* **Petikan Berita**:
Beberapa Sekolah di Tasikmalaya Menolak MBG, Demi Keamanan Anak

lintaspriangan.com, BERITA TASIKMALAYA. Isu tentang Sekolah di Tasikmalaya Menolak MBG terus ramai diperbincangkan. Sejumlah sekolah di kota ini menolak program Makan Bergizi Gratis karena menilai dapur penyedia belum memenuhi standar keamanan pangan. Mereka juga merasa lebih siap menyediakan makanan sendiri dengan pengawasan langsung dari pihak sekolah.
SMP Al Muttaqin Kota Tasikmalaya menjadi salah satu sekolah yang mengambil langkah tersebut. Pihak sekolah menjelaskan bahwa mereka sudah menjalankan sistem penyediaan makanan bergizi selama lebih dari dua puluh tahun. Dapur sekolah tetap aktif setiap hari dengan tenaga masak tetap dan bahan pangan segar dari pemasok lokal.
“Kami sudah terbiasa memasak untuk siswa. Kami tahu sumber bahan, proses pengolahan, dan standar kebersihan yang kami gunakan. Karena itu, kami tidak bergantung pada pasokan dari luar,” ujar perwakilan sekolah.
Langkah serupa diambil TK, SD, dan SMP Islam Al Azhar 33 Kota Tasikmalaya. Kepala Sekolah Dede Abdul Wahid bersama yayasan dan orang tua siswa menyepakati keputusan untuk tidak ikut program MBG. Mereka menilai keamanan makanan dari dapur pusat belum sepenuhnya terjamin.
“Kami ingin anak-anak makan dengan tenang. Lebih baik kami siapkan sendiri daripada harus khawatir soal proses pengiriman makanan dari luar,” kata Dede.

* **Blok Data**:
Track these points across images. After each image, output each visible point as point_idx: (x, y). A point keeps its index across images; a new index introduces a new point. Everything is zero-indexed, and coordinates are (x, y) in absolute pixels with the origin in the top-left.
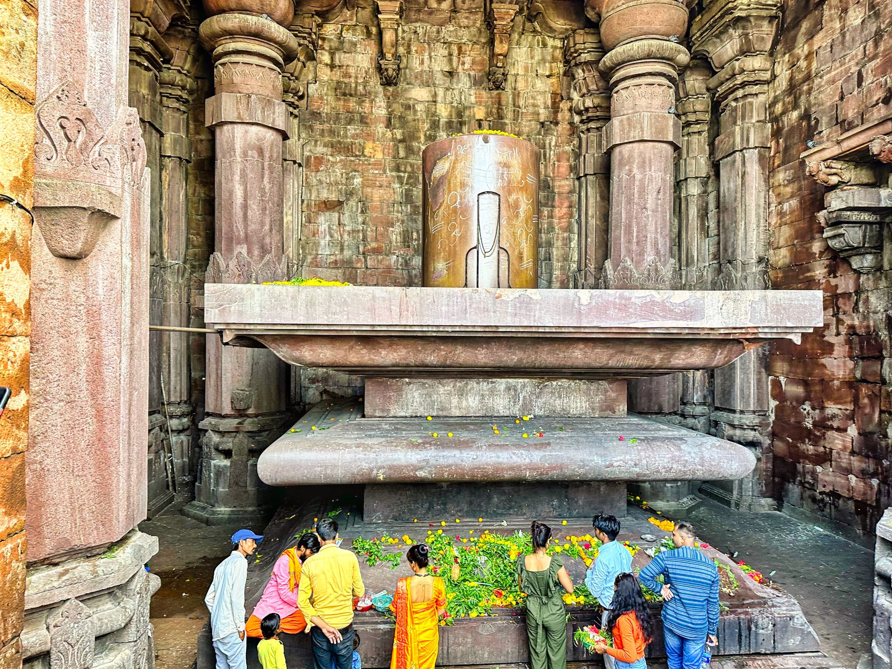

* **Soal Tertulis**: Lanjutkan berita tentang sekolah di Tasikmalaya yang menolak program MBG dari titik berita itu berhenti. Baris-baris data di atas adalah bahan tersendiri yang terpisah dari berita.

* **Jawaban Tugas**:
Pemerintah Kota Bergerak Cepat
Pemerintah Kota Tasikmalaya menanggapi fenomena Sekolah di Tasikmalaya Menolak MBG dengan langkah evaluasi menyeluruh. Sekretaris Daerah Kota Tasikmalaya, Asep Goparulloh, memimpin rapat koordinasi bersama pengelola dapur MBG dan instansi terkait.
Ia menjelaskan bahwa pemerintah tetap menjalankan program MBG sambil memperbaiki sistem keamanan pangan. “Kami tidak memaksa sekolah ikut, tetapi kami ingin memastikan semua dapur MBG memenuhi standar higienis,” ujar Asep.
Saat ini, dari 65 dapur penyedia MBG, sebanyak 35 dapur sudah beroperasi. Pemerintah bekerja sama dengan Himpunan Ahli Kesehatan Lingkungan Indonesia (HAKLI) untuk melatih para pengelola dan membantu mereka mendapatkan Sertifikat Laik Higiene Sanitasi (SLHS).
Pemkot juga membentuk tim pengawas lintas lembaga yang terdiri dari TNI, Polri, Dinas Kesehatan, BPOM, dan aparat wilayah. Tim ini akan memantau proses penyimpanan, pengolahan, hingga distribusi makanan setiap hari.
“Kami ingin dapur MBG bekerja seperti dapur profesional. Jika semuanya aman dan bersih, sekolah pasti akan ikut kembali,” tambah Asep.
Dukungan Orang Tua
Banyak orang tua siswa mendukung sikap Sekolah di Tasikmalaya Menolak MBG. Mereka merasa lebih tenang ketika sekolah menyiapkan makanan secara mandiri.
“Kalau masak di sekolah, kami tahu siapa yang masak dan bagaimana bahan disiapkan. Itu lebih aman,” ujar seorang wali murid SD Islam Al Azhar 33.
Sebagian orang tua juga mengkhawatirkan proses distribusi makanan dari dapur pusat yang sering memakan waktu lama. Mereka menilai jarak pengiriman dapat menurunkan kualitas makanan dan meningkatkan risiko kontaminasi. Karena itu, mereka mendukung langkah sekolah yang memilih sistem masak di tempat.
Evaluasi Program Nasional
Fenomena Sekolah di Tasikmalaya Menolak MBG menunjukkan tantangan besar dalam penerapan program gizi nasional. Tujuannya baik, tetapi pelaksanaan di lapangan membutuhkan pengawasan ketat.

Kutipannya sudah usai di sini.